Outra possibilidade, de acordo com Podval, é acusar o autor da transmissão intencional de colocar a vítima em perigo de contágio "venéreo" (artigo 130 do código penal) ou de "moléstia grave" (artigo 131). Se for condenada, uma pessoa que pratica atos com a intenção de transmitir doença ou o vírus pode pegar pena de um a quatro anos de reclusão e multa.

Mas a acusação depende da intenção do autor: em 2005, um procurador de Justiça em São Paulo classificou um caso semelhante como "lesão corporal gravíssima pela transmissão de moléstia incurável". Na ocasião, um homem não contou à sua mulher que era portador do HIV e teve sexo desprotegido com ela por ao menos um ano.

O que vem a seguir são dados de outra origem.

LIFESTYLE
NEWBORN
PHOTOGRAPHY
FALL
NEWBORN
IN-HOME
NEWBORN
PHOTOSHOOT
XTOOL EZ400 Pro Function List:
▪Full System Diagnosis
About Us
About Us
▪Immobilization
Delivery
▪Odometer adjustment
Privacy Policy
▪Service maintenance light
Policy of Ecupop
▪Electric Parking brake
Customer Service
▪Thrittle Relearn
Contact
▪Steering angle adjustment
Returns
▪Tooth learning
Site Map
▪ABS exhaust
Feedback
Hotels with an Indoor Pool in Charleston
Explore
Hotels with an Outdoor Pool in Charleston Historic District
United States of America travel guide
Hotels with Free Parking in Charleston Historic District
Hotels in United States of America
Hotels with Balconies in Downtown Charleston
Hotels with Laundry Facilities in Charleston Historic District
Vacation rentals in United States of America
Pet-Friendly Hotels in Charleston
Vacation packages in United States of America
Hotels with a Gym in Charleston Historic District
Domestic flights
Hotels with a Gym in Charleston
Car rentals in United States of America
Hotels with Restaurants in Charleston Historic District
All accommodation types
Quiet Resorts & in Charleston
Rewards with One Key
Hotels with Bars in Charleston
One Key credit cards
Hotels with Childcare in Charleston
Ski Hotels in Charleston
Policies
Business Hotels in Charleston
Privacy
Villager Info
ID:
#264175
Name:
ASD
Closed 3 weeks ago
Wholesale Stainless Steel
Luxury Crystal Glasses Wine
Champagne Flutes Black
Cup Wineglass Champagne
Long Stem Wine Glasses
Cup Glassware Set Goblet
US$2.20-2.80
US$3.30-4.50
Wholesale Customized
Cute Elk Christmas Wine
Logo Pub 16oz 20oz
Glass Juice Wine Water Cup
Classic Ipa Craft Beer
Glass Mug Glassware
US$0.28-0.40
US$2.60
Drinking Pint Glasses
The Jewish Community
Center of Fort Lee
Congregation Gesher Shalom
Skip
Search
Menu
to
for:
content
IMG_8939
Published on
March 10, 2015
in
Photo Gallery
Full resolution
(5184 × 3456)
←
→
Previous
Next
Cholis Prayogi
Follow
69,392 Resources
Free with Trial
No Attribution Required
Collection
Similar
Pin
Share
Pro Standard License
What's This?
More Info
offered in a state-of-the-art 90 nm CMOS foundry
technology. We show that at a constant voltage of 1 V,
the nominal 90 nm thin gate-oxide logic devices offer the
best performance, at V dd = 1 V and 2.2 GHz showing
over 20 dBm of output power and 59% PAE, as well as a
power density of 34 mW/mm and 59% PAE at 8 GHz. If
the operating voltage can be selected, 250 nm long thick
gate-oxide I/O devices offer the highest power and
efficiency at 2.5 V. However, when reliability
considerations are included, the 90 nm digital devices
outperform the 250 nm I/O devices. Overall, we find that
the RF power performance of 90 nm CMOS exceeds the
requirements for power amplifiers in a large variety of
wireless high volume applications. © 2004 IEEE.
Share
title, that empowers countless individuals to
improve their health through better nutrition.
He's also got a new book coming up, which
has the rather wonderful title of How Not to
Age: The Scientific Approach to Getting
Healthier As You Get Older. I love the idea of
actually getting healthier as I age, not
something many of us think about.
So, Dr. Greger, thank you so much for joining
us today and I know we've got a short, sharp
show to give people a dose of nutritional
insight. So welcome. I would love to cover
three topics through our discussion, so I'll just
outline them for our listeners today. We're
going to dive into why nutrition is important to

O procurador afirmou que o acusado não teve intenção de matar a companheira, e só não contou sobre o HIV porque "teve medo de ser abandonado". Assim, ele não foi acusado de tentativa de homicídio. Segundo a revista Consultor Jurídico, que relata o caso, a mulher voltou a viver com o acusado mesmo depois de saber que estava contaminada.

Holanda e Suécia

No caso da contaminação na Holanda, segundo a polícia, os suspeitos praticavam sexo sem proteção com as vítimas dopadas e ainda as infectavam com sangue contaminado por meio de injeções.

Outro caso relacionado com o HIV foi recentemente noticiado na Suécia, onde um britânico é suspeito de ter transmitido o vírus intencionalmente a mais de cem mulheres.

Christer Merrill Aggett, 32, mantinha um diário sobre suas relações sexuais com cerca de 130 jovens, informou a polícia. Ao menos duas delas já fizeram testes e confirmaram que foram infectadas com o HIV.

"Nós estamos procurando cerca de 130 jovens para saber se elas tiveram relações sexuais com Aggett ou simplesmente conversaram com ele pela internet", disse a porta-voz da polícia sueca, Diana Sundin. O tipo de acusação da polícia contra o britânico não foi divulgado.